***** Material provided
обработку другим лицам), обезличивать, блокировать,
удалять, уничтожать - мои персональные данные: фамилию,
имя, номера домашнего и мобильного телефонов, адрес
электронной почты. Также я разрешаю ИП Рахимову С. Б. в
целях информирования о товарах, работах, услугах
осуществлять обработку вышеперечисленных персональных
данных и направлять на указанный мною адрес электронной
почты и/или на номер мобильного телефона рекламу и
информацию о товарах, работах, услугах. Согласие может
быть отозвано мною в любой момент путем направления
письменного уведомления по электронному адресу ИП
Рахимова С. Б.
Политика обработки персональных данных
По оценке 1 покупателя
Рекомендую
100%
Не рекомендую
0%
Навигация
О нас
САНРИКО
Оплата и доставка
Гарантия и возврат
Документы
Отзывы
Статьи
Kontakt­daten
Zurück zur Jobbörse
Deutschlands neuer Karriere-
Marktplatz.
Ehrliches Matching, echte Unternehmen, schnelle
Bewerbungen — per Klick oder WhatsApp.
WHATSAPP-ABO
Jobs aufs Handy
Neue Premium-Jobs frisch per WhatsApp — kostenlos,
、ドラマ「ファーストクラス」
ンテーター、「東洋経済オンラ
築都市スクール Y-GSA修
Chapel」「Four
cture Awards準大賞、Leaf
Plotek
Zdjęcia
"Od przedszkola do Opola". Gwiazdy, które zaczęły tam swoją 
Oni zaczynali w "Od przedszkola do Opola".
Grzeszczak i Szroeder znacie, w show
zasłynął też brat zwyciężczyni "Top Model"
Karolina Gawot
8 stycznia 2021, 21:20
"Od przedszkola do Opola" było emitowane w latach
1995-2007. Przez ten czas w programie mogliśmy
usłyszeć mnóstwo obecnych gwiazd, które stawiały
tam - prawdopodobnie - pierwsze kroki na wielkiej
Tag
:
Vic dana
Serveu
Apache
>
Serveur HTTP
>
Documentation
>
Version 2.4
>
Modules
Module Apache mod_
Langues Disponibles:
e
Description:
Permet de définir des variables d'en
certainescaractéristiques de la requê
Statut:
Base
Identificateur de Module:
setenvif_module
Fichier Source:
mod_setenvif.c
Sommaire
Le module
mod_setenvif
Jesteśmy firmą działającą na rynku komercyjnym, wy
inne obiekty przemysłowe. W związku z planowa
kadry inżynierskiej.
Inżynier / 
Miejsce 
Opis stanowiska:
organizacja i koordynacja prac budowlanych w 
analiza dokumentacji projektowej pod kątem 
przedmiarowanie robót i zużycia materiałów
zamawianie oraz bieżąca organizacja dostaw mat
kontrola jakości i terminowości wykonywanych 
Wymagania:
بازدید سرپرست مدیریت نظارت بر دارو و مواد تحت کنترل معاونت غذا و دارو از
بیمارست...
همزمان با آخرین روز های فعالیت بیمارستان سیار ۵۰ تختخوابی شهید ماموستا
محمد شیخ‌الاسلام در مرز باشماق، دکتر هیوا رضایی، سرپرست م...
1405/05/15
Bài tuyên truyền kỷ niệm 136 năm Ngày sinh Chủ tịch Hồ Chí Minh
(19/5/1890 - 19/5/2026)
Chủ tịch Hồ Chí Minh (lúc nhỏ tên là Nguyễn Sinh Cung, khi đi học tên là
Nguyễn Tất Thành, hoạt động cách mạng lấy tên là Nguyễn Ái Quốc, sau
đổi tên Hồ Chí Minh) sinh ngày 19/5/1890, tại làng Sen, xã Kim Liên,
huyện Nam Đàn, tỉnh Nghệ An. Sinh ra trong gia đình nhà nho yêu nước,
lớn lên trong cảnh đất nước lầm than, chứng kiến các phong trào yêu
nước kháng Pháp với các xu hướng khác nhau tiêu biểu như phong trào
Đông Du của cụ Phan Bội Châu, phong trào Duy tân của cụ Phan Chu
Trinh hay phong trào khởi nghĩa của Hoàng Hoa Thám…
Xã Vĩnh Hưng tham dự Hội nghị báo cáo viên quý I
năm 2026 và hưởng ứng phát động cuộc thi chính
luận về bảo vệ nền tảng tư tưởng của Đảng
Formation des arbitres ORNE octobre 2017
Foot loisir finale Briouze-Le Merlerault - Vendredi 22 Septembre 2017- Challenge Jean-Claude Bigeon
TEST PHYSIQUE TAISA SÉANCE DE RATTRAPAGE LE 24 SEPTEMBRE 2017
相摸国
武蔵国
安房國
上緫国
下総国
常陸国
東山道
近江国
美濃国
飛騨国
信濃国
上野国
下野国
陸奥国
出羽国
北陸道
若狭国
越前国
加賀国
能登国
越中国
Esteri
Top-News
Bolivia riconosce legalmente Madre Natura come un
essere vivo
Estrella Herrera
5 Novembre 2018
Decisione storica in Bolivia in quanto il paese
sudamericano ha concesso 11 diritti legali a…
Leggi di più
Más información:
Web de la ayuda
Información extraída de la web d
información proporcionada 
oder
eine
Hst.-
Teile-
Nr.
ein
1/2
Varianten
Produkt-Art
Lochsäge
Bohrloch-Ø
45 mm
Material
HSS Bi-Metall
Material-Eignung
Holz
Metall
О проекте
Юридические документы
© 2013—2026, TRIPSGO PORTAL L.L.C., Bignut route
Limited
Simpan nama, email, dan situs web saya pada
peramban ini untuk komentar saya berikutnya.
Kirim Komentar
**********
**Exercise aim**.
Return the data unchanged, beginning at its first line and stopping after the line that contains "Karolina Gawot", with both of those lines included.

**Response area**.
обработку другим лицам), обезличивать, блокировать,
удалять, уничтожать - мои персональные данные: фамилию,
имя, номера домашнего и мобильного телефонов, адрес
электронной почты. Также я разрешаю ИП Рахимову С. Б. в
целях информирования о товарах, работах, услугах
осуществлять обработку вышеперечисленных персональных
данных и направлять на указанный мною адрес электронной
почты и/или на номер мобильного телефона рекламу и
информацию о товарах, работах, услугах. Согласие может
быть отозвано мною в любой момент путем направления
письменного уведомления по электронному адресу ИП
Рахимова С. Б.
Политика обработки персональных данных
По оценке 1 покупателя
Рекомендую
100%
Не рекомендую
0%
Навигация
О нас
САНРИКО
Оплата и доставка
Гарантия и возврат
Документы
Отзывы
Статьи
Kontakt­daten
Zurück zur Jobbörse
Deutschlands neuer Karriere-
Marktplatz.
Ehrliches Matching, echte Unternehmen, schnelle
Bewerbungen — per Klick oder WhatsApp.
WHATSAPP-ABO
Jobs aufs Handy
Neue Premium-Jobs frisch per WhatsApp — kostenlos,
、ドラマ「ファーストクラス」
ンテーター、「東洋経済オンラ
築都市スクール Y-GSA修
Chapel」「Four
cture Awards準大賞、Leaf
Plotek
Zdjęcia
"Od przedszkola do Opola". Gwiazdy, które zaczęły tam swoją 
Oni zaczynali w "Od przedszkola do Opola".
Grzeszczak i Szroeder znacie, w show
zasłynął też brat zwyciężczyni "Top Model"
Karolina Gawot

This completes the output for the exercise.